Cllr Izzi Seccombe, Chairman of the LGA’s Community Wellbeing Board, said:
“People have a right to live the life they want to lead and high quality adult social care and support plays an essential role in this. It is also vital to society. It strengthens communities, reduces pressures on the NHS, supports around 1.5 million jobs and contributes as much as £46 billion to the UK economy.
“But work to find a long-term funding solution for adult social care and support has been kicked into the long grass by successive governments for the past two decades and has brought these services to breaking point.
“It has created a deeply uncertain and worrying future outlook for people who use adult social care services now and the growing number of people who will need them in the future.

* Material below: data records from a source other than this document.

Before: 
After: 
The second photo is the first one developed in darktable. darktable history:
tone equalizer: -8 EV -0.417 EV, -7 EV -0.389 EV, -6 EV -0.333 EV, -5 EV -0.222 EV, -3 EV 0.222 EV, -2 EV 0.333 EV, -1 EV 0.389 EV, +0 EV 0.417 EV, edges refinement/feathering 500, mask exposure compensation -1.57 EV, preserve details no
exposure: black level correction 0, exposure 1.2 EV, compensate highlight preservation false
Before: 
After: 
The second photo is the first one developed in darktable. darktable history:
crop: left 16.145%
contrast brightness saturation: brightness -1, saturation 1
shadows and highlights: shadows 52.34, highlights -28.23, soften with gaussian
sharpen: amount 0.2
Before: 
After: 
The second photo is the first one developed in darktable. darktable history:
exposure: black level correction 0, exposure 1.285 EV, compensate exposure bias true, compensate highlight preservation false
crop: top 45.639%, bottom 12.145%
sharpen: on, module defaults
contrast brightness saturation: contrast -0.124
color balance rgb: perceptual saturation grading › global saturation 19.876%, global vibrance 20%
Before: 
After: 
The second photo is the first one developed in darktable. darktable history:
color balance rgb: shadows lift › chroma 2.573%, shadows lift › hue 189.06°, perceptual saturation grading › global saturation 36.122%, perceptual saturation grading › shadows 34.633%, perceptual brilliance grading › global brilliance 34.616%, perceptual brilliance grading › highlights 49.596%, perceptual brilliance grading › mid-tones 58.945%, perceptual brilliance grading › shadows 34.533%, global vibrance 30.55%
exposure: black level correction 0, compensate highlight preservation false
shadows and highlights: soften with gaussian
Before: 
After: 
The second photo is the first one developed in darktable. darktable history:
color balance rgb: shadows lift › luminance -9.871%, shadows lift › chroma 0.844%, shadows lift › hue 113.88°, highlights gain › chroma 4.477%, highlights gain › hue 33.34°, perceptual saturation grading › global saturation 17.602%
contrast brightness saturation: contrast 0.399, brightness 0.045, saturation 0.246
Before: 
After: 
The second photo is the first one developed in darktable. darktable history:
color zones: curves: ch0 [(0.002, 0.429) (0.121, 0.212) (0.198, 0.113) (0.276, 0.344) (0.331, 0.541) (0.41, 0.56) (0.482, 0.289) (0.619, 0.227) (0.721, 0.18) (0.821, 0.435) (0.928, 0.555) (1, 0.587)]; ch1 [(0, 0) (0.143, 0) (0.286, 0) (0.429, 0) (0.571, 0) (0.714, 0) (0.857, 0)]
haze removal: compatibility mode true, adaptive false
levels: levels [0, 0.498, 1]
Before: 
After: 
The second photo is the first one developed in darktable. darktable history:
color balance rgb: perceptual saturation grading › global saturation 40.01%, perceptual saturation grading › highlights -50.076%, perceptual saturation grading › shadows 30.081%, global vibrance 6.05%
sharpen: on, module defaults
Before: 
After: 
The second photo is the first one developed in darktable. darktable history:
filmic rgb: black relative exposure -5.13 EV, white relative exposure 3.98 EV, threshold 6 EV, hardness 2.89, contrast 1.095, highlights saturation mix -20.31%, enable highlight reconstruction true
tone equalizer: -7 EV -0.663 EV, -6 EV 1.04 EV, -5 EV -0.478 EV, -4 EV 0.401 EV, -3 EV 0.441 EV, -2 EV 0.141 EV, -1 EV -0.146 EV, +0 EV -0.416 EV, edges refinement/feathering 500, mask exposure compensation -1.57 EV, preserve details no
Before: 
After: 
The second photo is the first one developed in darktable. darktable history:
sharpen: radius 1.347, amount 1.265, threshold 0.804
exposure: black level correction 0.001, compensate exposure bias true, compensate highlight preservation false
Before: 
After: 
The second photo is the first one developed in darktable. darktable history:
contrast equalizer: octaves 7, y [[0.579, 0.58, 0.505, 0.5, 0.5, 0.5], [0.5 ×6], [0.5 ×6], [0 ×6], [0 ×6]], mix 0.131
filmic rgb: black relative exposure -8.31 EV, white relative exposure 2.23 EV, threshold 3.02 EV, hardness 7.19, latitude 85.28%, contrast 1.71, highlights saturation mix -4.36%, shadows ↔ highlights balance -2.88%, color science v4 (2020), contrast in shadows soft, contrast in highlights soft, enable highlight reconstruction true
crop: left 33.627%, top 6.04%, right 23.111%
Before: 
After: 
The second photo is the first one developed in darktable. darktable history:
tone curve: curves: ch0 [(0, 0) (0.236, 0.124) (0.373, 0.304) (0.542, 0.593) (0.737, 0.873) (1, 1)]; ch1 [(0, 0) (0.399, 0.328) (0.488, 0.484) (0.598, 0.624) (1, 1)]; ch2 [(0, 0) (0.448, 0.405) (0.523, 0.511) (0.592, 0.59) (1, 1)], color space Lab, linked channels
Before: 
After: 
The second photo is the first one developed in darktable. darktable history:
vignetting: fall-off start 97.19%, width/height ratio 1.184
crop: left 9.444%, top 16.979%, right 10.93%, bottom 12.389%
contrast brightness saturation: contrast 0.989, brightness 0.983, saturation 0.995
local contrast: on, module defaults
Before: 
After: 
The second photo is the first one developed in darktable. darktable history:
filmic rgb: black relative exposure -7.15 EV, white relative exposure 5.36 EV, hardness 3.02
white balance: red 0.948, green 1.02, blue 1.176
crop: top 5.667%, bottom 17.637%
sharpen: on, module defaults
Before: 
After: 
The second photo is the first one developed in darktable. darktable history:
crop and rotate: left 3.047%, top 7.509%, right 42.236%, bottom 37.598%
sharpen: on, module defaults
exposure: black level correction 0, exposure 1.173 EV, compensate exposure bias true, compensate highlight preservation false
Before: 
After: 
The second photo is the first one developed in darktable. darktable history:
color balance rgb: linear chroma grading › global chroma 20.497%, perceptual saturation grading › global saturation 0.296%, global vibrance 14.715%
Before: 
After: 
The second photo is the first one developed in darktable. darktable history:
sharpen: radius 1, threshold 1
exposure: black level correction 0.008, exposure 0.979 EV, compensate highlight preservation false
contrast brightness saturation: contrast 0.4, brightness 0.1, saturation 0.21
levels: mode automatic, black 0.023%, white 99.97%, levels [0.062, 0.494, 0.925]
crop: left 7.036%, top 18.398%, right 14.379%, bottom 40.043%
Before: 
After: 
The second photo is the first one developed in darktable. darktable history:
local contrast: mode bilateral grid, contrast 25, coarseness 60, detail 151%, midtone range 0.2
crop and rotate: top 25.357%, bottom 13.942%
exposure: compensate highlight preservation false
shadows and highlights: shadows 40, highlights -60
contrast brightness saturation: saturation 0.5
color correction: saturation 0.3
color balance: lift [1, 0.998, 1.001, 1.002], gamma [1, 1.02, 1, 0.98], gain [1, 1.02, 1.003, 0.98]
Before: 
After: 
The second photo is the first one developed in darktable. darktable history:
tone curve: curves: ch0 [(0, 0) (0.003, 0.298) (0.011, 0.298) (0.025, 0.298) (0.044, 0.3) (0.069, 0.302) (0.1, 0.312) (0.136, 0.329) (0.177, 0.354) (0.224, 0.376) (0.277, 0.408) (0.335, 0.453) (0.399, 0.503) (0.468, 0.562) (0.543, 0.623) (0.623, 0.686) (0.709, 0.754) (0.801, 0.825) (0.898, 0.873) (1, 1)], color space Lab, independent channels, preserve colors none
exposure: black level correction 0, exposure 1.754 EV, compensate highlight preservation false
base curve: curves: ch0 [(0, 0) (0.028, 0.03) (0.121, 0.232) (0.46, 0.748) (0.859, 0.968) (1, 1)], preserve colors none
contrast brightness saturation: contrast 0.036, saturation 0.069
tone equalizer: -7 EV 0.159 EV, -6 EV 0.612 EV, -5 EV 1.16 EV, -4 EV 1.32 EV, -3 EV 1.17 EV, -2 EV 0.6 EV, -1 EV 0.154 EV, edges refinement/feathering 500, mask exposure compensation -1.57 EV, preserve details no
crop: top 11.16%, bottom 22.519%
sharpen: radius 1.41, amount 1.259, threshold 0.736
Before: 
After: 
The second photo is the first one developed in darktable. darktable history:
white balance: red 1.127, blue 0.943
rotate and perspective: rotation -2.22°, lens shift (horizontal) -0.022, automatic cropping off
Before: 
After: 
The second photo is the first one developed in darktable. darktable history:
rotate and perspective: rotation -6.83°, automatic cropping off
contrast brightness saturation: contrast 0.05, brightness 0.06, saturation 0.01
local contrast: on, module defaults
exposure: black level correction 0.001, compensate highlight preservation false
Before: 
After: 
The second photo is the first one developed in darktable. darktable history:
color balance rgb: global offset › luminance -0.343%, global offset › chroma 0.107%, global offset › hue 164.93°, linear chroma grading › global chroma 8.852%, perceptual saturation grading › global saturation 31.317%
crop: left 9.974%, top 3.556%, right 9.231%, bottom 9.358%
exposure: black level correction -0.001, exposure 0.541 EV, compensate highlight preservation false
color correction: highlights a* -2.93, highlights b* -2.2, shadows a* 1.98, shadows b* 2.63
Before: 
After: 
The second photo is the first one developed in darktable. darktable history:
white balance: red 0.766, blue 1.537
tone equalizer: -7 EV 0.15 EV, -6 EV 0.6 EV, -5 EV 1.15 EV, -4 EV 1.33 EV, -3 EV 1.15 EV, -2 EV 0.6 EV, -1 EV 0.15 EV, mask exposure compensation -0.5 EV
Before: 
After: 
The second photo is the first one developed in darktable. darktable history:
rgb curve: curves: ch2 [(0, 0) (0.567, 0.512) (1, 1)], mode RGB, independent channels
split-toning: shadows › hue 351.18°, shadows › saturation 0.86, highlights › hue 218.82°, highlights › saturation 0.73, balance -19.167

“We cannot duck this issue as a society any longer. Our green paper is the start of a nationwide public debate about the future of care for all adults, and how best to support their wellbeing, and we encourage as many people and organisations to have their say on how we pay for it and the responsibilities of citizens, families and communities.
“Adult social care and support matters. We must fund it for the long-term so that people of all ages can be supported to live the life they want to live. Building a better society means ensuring that everyone receives the care they need to lead a good life: well, independent and at home for as long as possible. This process must start now.”